「黒本」をネット上に公開することが難しい理由
「黒本」は、二つの祈念館のどちらかへ実際に足を運ばないと、すべてを読むことはできないのだ。寄せられた手書きの体験記は、紙媒体で読めるだけでなく、すべて画像データ化されているし、執筆者名やそれ以外の登場する被爆者の名前、登場地、体験記の内容等で検索できるよう、一編一編を読み込んでデータベース化までされている。だがそれらのデジタルアーカイブは、館内の端末を使っての閲覧に限られる。
貴重な体験記がネット上に全文公開され、どこからでも誰でもアクセスできるようにできたら、とすぐさま思うものの、難しい現実がある。
理由は、原爆の特性のためだ。
先の体験談からも分かるように、被爆によって本人だけでなく、次世代への放射線の影響が心配された。被爆二世が遺伝的な病になることは現在では科学的に否定されているが、かつては影響が大きいと信じる向きもあり、婚姻の際などに差別的な対応をされた人も数知れない。後世に記録を残す意味で黒本に寄稿した人たちのなかにも、被爆の事実を知られたくない人も多数含まれているはずだ。
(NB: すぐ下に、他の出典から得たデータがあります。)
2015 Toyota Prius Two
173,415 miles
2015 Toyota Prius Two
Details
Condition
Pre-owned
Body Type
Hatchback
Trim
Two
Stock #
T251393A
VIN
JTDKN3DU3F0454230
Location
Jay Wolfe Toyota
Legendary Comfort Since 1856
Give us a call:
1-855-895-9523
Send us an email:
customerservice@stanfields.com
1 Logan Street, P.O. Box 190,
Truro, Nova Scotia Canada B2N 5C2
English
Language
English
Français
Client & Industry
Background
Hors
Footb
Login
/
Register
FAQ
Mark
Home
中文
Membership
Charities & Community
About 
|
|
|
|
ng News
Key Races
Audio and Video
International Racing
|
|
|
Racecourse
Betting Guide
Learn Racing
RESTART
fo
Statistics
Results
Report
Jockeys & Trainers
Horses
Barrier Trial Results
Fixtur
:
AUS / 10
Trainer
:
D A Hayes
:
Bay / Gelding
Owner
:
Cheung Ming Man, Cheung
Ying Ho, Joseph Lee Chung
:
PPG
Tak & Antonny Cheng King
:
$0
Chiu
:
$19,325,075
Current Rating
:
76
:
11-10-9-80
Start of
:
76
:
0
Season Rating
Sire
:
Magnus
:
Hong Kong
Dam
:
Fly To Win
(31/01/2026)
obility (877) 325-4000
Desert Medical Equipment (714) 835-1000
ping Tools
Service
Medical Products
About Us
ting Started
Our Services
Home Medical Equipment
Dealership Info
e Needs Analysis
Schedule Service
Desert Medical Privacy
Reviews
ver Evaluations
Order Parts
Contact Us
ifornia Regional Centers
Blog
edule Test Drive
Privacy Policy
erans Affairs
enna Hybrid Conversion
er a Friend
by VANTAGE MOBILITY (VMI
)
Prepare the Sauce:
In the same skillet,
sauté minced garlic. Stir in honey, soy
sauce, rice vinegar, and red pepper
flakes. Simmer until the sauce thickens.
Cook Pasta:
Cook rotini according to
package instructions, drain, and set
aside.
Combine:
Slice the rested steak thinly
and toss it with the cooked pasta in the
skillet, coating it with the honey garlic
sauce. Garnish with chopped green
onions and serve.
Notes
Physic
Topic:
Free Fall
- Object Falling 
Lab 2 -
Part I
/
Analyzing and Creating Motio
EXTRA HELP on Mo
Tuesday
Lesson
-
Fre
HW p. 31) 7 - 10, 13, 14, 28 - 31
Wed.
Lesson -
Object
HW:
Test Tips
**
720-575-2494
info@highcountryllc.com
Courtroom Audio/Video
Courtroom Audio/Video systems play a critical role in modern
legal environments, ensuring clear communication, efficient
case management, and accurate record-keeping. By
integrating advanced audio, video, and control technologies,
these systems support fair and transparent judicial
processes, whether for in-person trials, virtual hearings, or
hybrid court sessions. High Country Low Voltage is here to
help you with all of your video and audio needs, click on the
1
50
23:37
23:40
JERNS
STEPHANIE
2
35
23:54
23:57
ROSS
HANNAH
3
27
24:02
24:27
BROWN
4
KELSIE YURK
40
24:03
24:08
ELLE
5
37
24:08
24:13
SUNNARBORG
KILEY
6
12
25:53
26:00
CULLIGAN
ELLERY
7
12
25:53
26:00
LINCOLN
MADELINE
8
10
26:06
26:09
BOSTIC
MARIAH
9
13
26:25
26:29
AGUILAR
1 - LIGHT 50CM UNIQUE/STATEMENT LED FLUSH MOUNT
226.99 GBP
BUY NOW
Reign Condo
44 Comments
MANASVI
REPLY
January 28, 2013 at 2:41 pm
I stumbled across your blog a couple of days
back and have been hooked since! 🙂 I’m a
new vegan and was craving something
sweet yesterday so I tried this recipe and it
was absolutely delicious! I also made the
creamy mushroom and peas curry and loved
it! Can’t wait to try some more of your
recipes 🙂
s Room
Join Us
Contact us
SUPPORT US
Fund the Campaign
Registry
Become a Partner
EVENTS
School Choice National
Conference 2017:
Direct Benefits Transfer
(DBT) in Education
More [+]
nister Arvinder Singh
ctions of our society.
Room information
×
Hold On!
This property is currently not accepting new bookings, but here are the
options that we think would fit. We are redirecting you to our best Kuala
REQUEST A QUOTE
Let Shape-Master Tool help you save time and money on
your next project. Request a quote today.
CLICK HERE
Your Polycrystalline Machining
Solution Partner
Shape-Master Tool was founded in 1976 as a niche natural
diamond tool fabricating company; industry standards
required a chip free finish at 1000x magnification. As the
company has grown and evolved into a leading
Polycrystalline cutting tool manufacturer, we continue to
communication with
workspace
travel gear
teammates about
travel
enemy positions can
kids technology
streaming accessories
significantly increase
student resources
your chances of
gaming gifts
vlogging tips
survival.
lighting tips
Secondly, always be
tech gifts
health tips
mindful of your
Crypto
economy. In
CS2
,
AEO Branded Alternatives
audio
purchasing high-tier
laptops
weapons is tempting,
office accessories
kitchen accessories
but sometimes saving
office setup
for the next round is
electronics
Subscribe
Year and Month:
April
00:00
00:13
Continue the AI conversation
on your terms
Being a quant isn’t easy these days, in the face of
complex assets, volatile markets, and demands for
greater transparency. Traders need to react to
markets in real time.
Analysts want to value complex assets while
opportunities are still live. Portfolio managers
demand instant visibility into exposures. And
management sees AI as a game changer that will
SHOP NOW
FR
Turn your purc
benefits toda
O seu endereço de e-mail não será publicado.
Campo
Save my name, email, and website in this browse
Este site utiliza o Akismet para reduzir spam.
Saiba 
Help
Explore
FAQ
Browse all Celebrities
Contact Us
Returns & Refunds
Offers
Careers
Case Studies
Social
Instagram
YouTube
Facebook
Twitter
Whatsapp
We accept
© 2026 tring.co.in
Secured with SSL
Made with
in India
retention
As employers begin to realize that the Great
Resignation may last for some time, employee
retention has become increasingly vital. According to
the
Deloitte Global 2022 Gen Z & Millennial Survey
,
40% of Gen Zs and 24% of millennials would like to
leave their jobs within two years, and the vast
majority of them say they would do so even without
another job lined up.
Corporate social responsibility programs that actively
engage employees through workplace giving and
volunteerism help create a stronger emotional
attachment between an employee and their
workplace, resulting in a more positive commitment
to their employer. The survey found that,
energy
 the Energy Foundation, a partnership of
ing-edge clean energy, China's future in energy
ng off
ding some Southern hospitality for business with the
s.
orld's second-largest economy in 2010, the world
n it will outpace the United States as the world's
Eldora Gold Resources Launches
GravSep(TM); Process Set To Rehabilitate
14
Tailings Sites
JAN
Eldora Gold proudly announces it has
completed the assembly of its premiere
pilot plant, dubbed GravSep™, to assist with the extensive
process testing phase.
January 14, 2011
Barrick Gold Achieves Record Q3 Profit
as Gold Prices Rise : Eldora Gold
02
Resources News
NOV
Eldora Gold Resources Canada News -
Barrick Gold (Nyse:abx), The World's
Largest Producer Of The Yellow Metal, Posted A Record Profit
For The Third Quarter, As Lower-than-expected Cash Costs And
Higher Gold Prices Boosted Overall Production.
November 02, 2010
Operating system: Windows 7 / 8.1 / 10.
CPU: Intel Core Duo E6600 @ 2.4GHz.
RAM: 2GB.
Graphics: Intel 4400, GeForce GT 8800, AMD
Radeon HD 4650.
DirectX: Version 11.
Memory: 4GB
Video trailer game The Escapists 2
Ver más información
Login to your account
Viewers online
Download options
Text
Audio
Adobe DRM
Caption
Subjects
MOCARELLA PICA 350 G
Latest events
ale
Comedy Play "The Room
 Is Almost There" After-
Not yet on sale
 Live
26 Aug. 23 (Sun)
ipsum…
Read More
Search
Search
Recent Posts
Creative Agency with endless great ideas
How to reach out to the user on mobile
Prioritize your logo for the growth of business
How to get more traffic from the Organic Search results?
体験記は、すべて記名記事である。取り扱いは慎重になるのは当然だろう。これがネット上での全面公開に踏み切れない一番大きな理由である。複写することも許されていない。いや、厳密には違う。
当事者や家族にとっては「祈りの場」としての役割も
「被爆者のご家族だけはコピーできます」
長崎祈念館の吉岡さんは言う。祈念館を訪れ、被爆した家族の手記を複写していく人は多いという。筆者が館内で閲覧しているときも、書き写している人、親族の体験記を閲覧に来た人を見かけた。
「お墓参りのように、ここへいらっしゃる方もおられます。『ここにいたんだ』『会いに来たよ』と言う方もいらっしゃるんですよ。じつは、ご遺影も登録できるのです」
体験記事とは別に、執筆者の遺影を登録することが可能となっている。長崎祈念館では、すでに1万1000人もの名前・遺影が登録されている。被爆者によっては、文章を綴れなかった人もおり、遺影だけを登録することも可能となっている。
つまり、「黒本」や祈念館は、原爆の負の歴史を伝えるものであると同時に、当事者や家族にとっては祈りの場でもあるのだ。遺影の登録は、市役所でも促しているそうだが、被爆体験を語れる世代が高齢化しているなか、意義のある取り組みであると思う。